From this point, Wain and his co-writer Ken Marino essentially follow the play-by-play of these sorts of Urbanites Out Of The City manuscripts down to the letter, just with a bit of new age wackadooness and organic farming thrown into the mix. At first George is urging them forward and Linda is reluctant so what do you suppose? A reversal? Do you suppose Seth, who has instituted a policy of free love between he and his ultra-beguiling lady friend Eva (ultra-beguiling Malin Akerman), will eventually have eyes for Linda? Do you suppose there will be a greedy businessman who wants to buy the land to open up an evil casino? Do you suppose if there is a nudist (Joe Lo Truglio) there will be lots of penis jokes? Do you suppose if there is a pregnant woman she will…… The greatest irony is that the nudist doubles as an aspiring mystery writer and is currently composing a novel with a brilliant twist that leaves every reader spellbound. Alas, Wain and Marino’s writing cannot match their own nudist.
So when the screenplay becomes a basic trail guide it must then hope its actors can become tour guides who spice up the proceedings. And they do all admiringly apply their game faces and get on with it, though Aniston still seems just a bit too anal retentive even when she’s supposed to be all loosey and all goosey. Seriously, you’ve never seen such a tightly wound woman re-enact Russell Hammond’s “I am a golden god!” sequence. Rudd is Rudd, ab-libbing lines on top of lines on top lines, so much to the point that I’m beginning to suspect in the very near future he’s going to make a movie where all he does is ad lib. For two hours. Theroux (an actor I’ve always liked) is really just a caricature but also at least makes it believable that his vibes would attract the peace, love and understanding eccentrics as opposed to the extremist eccentrics. And Ms. Akerman, plagued as always by so little to do (no arc whatsoever), still re-asserts her underrated and understated comedic chops. Few people can make such absurd lines sound so sincere.
"Wanderlust", though, has a secret weapon, and her name is Michaela Watkins. Essentially appearing in but two scenes, she is no doubt meant to skewer the persona of so many Real Housewives Of Atlanta. And while in that first instant or two you might suspect her lone trait will be Annoyance, she mines for something funnier and, ultimately, surprisingly, truer. Her line readings evoke a Female Walken clouded by a tequila and lime haze, the words and punchlines never quite arriving at the expected time and place.

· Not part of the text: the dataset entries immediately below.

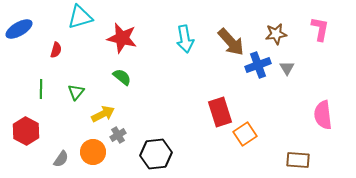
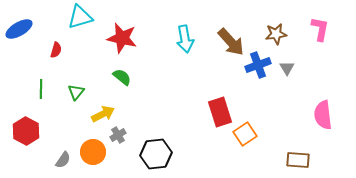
gray semicircle: moved 2 px right, 1 px down
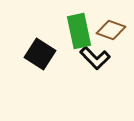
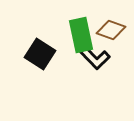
green rectangle: moved 2 px right, 4 px down
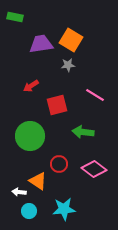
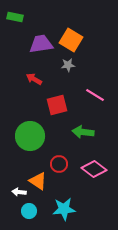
red arrow: moved 3 px right, 7 px up; rotated 63 degrees clockwise
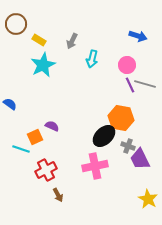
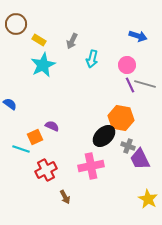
pink cross: moved 4 px left
brown arrow: moved 7 px right, 2 px down
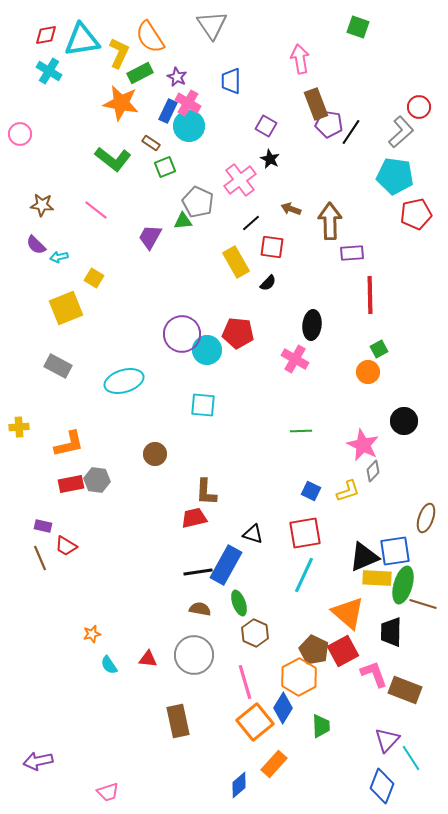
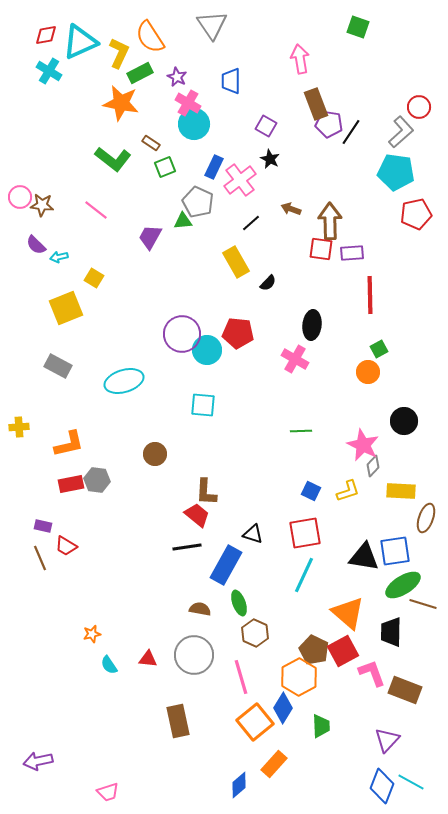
cyan triangle at (82, 40): moved 2 px left, 2 px down; rotated 15 degrees counterclockwise
blue rectangle at (168, 111): moved 46 px right, 56 px down
cyan circle at (189, 126): moved 5 px right, 2 px up
pink circle at (20, 134): moved 63 px down
cyan pentagon at (395, 176): moved 1 px right, 4 px up
red square at (272, 247): moved 49 px right, 2 px down
gray diamond at (373, 471): moved 5 px up
red trapezoid at (194, 518): moved 3 px right, 3 px up; rotated 52 degrees clockwise
black triangle at (364, 557): rotated 32 degrees clockwise
black line at (198, 572): moved 11 px left, 25 px up
yellow rectangle at (377, 578): moved 24 px right, 87 px up
green ellipse at (403, 585): rotated 42 degrees clockwise
pink L-shape at (374, 674): moved 2 px left, 1 px up
pink line at (245, 682): moved 4 px left, 5 px up
cyan line at (411, 758): moved 24 px down; rotated 28 degrees counterclockwise
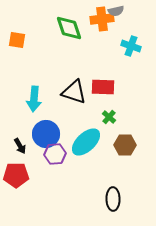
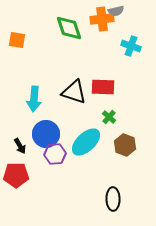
brown hexagon: rotated 20 degrees clockwise
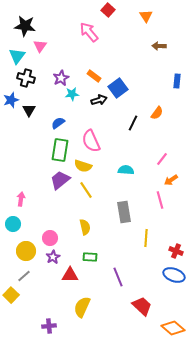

And while "Wanderlust" is, of course, partly just meant to be a “fun-filled comedy!” it also can’t hide the fact it wants to comment on society’s alienation, where we fit in and how we reach an understanding of our deeper selves. The film, however, chooses to wrap this all up with a pitiful news station montage. It is difficult to believe anyone has reached a higher plain, save for Marissa because, as it turns out, she was the only one with any sense of herself all along.
A glorious scene that’s meant to function as George’s wake-up call (because, of course, he can’t wake himself up) instead shows that Marissa’s stasis was a slow-burning trap that she springs at just right the moment, allowing her to utter that which bursts out of the gate to take the lead in the Line Of The Year Sweepstakes. “Reality shift.”